This is a proprietary mechanism of triggering an ETRN, so that
the ETRN itself can not be used as a means of a denial of
service attack.  Apparently, you are talking to a Post.Office
server (from Software.COM, or the company which purchased them,
OneBox).

The correct standards compliant mechanism is "ATRN", which
requires the "AUTH" extension be used to authenticate.

In fact, "ATRN" was pushed on us by Qualcomm, though no one
other than the Whistle InterJet and the IBM Web Connections NOC
has, to my knowledge implemented it (that'd be Jennifer Meyer's
code for that, and my code for certain additional monitoring
extensions, and my design and David Wolfskill's code for the
per domain mail queues.  I was the architect for the IBM Web
Connections email services).

It would have beem just as easy to implement differing semantics
for ETRN in the presence of AUTH, but the ATRN folks wanted to
be able to do some things which are never very useful in practice.


In any case, XREMOTEQUEUE is not documented, and is a proprietary
extension for the Post.Office folks.  You can reverse engineer it
fairly easily by setting up two Post.Office machines to use it,
and then monitoring the conversation between them.  But I really
do not recommend it, given it's non-standard nature.

================================

(Task):
Write out the part of the ETRN text above from "The correct standards" to "useful in practice.", word for word.

(Stored records):

================================

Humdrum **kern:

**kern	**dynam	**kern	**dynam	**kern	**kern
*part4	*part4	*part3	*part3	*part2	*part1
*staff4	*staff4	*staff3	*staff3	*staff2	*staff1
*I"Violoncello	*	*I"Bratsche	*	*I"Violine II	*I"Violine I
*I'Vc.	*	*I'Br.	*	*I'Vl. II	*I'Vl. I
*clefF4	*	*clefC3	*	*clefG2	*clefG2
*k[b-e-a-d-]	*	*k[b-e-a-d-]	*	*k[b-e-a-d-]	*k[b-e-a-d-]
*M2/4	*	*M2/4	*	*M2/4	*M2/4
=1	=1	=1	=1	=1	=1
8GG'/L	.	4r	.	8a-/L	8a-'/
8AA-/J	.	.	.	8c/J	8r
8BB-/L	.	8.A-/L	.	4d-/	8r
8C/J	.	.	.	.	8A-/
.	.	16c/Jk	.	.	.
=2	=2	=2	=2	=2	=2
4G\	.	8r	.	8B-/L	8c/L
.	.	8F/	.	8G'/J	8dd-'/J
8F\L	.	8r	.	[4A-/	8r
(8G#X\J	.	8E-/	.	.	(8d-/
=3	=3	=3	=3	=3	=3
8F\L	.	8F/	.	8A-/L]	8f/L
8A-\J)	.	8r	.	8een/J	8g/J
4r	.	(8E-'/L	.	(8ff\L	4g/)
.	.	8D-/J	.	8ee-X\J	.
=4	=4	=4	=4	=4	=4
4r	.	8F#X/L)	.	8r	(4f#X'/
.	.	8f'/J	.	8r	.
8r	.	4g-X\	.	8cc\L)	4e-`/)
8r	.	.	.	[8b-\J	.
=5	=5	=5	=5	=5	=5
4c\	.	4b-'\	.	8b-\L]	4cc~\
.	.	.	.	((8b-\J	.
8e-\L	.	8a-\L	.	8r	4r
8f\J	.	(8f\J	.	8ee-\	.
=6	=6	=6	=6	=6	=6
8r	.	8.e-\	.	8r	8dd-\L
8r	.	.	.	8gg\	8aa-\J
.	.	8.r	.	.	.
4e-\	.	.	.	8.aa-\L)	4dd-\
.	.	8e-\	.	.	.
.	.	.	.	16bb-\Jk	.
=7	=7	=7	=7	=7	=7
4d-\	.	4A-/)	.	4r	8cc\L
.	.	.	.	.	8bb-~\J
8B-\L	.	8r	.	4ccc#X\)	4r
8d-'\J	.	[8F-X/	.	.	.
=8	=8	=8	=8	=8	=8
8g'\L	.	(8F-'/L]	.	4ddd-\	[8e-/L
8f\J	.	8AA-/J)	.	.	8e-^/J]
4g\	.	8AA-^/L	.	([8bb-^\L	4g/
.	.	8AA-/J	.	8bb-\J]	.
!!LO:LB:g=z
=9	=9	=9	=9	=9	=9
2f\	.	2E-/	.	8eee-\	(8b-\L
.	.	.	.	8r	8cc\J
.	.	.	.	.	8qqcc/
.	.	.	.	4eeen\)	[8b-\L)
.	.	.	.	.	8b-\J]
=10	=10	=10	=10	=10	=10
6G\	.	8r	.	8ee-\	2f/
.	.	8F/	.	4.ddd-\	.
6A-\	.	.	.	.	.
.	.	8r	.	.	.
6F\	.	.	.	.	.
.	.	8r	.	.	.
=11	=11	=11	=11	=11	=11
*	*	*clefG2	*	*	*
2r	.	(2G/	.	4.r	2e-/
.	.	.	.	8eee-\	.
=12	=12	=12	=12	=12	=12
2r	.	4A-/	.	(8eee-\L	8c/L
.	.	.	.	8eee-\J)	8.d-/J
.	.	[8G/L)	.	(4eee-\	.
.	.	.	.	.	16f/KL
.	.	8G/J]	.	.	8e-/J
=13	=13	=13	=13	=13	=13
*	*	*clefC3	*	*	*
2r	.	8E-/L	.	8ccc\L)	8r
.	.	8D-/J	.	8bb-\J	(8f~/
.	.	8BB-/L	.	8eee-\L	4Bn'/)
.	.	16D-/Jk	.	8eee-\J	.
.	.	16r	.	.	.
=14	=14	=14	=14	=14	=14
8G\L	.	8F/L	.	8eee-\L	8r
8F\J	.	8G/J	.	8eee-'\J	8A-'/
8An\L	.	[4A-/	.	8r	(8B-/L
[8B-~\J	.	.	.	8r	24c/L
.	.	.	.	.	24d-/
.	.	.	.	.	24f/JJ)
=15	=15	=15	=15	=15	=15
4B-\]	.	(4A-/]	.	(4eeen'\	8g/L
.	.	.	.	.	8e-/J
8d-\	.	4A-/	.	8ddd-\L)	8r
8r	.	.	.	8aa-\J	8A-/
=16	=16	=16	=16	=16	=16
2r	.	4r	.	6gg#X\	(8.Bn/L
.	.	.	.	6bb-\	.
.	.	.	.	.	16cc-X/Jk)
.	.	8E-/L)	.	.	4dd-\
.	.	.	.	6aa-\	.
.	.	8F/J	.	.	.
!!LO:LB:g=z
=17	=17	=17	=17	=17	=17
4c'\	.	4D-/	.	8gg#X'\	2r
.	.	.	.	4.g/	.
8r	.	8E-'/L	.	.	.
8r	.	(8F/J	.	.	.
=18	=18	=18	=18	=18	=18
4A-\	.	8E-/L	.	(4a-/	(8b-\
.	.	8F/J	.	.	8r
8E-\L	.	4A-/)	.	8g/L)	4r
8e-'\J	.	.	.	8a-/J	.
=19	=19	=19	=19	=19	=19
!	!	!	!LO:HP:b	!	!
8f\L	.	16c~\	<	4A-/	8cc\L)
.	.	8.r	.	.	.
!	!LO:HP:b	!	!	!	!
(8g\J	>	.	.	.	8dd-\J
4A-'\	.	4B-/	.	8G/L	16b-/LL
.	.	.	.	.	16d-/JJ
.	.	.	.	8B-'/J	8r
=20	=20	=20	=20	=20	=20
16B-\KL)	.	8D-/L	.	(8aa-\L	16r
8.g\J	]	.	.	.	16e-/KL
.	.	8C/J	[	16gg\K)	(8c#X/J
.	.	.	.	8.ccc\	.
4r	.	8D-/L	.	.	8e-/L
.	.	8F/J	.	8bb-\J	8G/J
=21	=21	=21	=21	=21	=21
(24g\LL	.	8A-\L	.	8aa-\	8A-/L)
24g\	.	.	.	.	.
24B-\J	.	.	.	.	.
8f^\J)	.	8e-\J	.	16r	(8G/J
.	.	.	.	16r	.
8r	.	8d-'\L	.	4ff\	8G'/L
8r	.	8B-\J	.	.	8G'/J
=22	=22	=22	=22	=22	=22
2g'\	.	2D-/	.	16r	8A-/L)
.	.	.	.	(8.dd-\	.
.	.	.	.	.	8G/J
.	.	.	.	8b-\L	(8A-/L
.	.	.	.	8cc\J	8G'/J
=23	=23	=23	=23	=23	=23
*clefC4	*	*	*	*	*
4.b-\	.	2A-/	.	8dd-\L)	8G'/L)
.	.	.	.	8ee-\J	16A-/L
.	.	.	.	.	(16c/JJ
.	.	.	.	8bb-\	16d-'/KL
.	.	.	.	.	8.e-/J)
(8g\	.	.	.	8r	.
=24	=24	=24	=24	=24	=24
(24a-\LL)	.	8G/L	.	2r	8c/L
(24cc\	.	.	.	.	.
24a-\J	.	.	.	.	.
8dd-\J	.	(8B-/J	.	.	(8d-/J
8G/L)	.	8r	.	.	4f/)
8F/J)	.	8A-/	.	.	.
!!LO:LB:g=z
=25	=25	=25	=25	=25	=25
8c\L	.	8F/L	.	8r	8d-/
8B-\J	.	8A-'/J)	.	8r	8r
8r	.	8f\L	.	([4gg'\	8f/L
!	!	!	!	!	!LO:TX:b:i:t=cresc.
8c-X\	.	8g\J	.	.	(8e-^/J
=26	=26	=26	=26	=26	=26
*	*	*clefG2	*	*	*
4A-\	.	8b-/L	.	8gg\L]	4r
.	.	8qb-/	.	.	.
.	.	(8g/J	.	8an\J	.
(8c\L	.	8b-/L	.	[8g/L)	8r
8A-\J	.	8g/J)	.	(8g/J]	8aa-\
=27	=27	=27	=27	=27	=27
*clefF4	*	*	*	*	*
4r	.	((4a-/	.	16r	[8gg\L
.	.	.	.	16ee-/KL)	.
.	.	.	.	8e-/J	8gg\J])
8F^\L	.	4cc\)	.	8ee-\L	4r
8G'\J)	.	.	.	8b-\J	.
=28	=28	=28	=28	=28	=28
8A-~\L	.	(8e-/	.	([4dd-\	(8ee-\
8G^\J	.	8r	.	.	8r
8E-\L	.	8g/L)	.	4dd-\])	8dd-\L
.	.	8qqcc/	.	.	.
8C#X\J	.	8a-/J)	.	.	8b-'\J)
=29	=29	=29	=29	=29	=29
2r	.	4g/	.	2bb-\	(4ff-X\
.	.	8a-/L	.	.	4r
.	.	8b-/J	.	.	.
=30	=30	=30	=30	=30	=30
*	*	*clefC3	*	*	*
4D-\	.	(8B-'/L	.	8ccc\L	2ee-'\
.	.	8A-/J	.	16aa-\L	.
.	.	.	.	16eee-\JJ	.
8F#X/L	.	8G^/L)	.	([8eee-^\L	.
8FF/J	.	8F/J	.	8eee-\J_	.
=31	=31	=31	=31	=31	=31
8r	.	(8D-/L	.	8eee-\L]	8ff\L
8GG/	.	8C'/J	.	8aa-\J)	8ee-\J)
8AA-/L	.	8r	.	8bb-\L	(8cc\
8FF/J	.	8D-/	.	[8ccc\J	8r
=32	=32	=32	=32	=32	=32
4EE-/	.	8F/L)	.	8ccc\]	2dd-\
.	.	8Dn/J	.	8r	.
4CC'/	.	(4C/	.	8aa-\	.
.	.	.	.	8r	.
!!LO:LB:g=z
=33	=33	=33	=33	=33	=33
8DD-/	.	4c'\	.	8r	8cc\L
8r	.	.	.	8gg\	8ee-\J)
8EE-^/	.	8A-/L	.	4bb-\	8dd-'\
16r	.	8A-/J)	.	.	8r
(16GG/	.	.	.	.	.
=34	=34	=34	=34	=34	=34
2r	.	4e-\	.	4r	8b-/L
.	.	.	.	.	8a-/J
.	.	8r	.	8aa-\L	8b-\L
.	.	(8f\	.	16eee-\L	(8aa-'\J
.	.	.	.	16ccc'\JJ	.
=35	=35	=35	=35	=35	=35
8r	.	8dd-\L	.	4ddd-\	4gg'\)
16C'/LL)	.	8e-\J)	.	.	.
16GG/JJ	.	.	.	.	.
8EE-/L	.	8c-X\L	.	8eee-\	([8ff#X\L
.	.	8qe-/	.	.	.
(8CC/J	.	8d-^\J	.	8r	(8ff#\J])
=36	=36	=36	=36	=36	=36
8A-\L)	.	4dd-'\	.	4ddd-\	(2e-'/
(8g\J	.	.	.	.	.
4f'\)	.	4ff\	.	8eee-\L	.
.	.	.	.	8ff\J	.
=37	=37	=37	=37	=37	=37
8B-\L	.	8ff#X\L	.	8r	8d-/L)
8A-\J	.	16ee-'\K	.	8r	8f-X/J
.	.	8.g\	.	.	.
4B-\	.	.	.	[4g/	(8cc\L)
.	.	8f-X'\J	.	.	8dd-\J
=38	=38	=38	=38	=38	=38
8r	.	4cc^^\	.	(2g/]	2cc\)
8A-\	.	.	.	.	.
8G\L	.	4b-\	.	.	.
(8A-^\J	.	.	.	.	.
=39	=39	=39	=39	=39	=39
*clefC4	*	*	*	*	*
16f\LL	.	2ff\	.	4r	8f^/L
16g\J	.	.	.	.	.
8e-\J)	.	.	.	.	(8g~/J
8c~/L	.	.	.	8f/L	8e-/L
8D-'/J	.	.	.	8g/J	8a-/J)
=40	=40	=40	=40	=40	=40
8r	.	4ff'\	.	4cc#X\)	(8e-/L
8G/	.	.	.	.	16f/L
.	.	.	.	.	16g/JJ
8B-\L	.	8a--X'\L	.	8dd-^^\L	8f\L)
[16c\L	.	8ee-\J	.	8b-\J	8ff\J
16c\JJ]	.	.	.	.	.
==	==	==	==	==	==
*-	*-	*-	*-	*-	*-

================================

(Solution for this problem):
The correct standards compliant mechanism is "ATRN", which
requires the "AUTH" extension be used to authenticate.

In fact, "ATRN" was pushed on us by Qualcomm, though no one
other than the Whistle InterJet and the IBM Web Connections NOC
has, to my knowledge implemented it (that'd be Jennifer Meyer's
code for that, and my code for certain additional monitoring
extensions, and my design and David Wolfskill's code for the
per domain mail queues.  I was the architect for the IBM Web
Connections email services).

It would have beem just as easy to implement differing semantics
for ETRN in the presence of AUTH, but the ATRN folks wanted to
be able to do some things which are never very useful in practice.